9 april 2011 – Mensenrechtenactivisten doen een beroep op de Verenigde Staten om medische hulp te bieden aan meer dan 300 gewonden
De militaire aanval van Iraakse troepen op ongewapende burgers in kamp Ashraf in Irak heeft tot nu toe 33 doden en minstens 325 gewonden geëist. Veel van de gewonden hebben ernstige schotwonden en zijn in levensgevaar.

Onder de doden zijn acht vrouwen.Slachtoffers van het bloedbad van 8 april 2011 gepleegd door Iraakse troepen in Kamp Ashraf.

Kamp Ashraf in Irak is al 25 jaar een toevluchtsoord voor Iraanse dissidenten, die in Iran marteling en massa-executies riskeren. Het regime in Teheran heeft  aan de Iraakse regering gevraagd het kamp te vernietigen en de daar wonende tegenstanders van het regime gedwongen naar Iran te deporteren. De militaire aanval op Ashraf door de Iraakse troepen op 8 april was op verzoek van het regime in Teheran.

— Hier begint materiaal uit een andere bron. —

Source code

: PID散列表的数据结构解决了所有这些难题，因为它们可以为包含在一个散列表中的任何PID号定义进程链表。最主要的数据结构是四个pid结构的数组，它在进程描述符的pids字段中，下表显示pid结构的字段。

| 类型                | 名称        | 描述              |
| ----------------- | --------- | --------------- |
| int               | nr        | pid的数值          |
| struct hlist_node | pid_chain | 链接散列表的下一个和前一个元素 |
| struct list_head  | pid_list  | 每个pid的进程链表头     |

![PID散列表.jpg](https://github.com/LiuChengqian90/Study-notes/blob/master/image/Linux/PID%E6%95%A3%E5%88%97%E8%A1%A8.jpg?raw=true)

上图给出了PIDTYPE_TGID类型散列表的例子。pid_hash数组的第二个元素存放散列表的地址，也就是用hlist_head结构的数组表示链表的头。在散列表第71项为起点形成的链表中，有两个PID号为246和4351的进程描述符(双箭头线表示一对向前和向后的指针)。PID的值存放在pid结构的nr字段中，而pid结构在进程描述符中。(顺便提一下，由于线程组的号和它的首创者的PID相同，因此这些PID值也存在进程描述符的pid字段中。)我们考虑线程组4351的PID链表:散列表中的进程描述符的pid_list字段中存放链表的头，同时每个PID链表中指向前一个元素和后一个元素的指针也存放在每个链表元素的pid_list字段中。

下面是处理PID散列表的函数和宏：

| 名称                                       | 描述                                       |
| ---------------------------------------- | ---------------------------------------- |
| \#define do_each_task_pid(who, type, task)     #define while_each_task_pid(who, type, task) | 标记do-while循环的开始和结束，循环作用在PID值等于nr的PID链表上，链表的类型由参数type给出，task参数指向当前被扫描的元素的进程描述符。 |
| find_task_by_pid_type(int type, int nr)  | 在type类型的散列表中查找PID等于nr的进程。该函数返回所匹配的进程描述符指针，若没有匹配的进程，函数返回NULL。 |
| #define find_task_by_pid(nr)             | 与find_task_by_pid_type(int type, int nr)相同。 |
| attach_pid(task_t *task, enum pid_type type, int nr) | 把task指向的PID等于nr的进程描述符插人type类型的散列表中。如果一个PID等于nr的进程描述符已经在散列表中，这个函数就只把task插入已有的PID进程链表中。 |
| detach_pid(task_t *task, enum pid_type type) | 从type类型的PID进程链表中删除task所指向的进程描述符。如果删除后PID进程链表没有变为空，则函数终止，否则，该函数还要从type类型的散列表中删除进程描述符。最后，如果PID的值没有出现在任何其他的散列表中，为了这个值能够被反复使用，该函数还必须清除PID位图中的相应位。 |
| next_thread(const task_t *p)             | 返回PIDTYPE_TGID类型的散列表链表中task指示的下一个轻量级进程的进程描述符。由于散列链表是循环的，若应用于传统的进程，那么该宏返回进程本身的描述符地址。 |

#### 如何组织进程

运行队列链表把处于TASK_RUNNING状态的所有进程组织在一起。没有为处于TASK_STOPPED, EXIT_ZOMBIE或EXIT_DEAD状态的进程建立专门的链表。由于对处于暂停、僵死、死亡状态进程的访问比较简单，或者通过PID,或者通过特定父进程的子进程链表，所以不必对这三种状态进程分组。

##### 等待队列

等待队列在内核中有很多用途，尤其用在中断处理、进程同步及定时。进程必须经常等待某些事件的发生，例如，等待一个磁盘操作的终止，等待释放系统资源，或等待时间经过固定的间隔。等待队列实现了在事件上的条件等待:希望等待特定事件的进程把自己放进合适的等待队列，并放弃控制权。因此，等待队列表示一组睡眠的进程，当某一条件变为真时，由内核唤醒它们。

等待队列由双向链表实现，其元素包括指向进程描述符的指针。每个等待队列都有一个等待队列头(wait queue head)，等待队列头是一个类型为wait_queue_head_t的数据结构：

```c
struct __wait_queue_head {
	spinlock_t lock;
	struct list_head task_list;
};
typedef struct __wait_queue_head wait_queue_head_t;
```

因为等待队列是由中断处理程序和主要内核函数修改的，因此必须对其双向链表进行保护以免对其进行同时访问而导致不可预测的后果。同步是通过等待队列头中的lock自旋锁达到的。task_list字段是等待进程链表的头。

Aan de Iraanse ballingen in Ashraf werd in 2004 volgens de Vierde Conventie van Genève de status van “internationaal beschermde personen” toegekend.  Daarom is gedwongen deportatie of verhuizing binnen Irak verboden krachtens het internationale recht, en de Iraakse regering is verplicht om bescherming te verlenen.

In Berlijn en andere grote steden verzamelden zich op 8 april familieleden van in Ashraf wonende Iraanse ballingen en mensenrechtenactivisten bij de Amerikaanse ambassade en vroegen aan  de VS om in te grijpen tegen de aanvallen en de bescherming van de bewoners van Ashraf te waarborgen. Ze deden een beroep op de VS om medische hulp te geven aan de meer dan 300 gewonden. De zwaargewonden kunnen in Ashraf niet toereikend behandeld worden, omdat de aanvoer van medicijnen en medische apparatuur in het kamp al twee jaar wordt tegengehouden door de Iraakse autoriteiten.